**REQUIREMENT:** In the entries below, return only the line containing "ATELIER PARENT-ENFANT À PARIS" and those after it, exactly, through the last line.

**Transcribed page contents:**
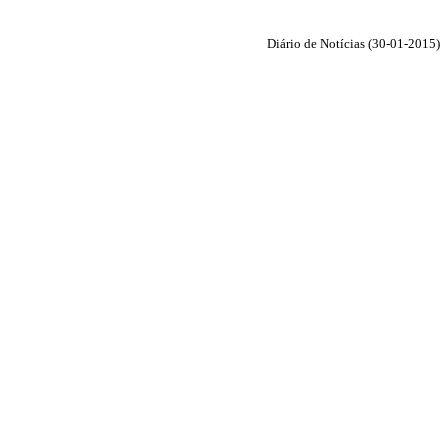
Diário de Notícias (30-01-2015)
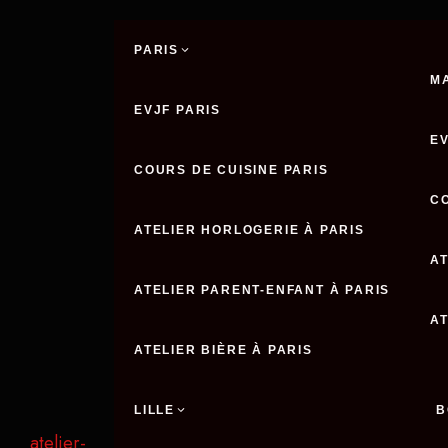
Aller
au
PARIS
contenu
M
EVJF PARIS
E
COURS DE CUISINE PARIS
C
ATELIER HORLOGERIE À PARIS
AT
ATELIER PARENT-ENFANT À PARIS
A
ATELIER BIÈRE À PARIS
LILLE
B
atelier-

**WRITTEN RESPONSE:**
ATELIER PARENT-ENFANT À PARIS
A
ATELIER BIÈRE À PARIS
LILLE
B
atelier-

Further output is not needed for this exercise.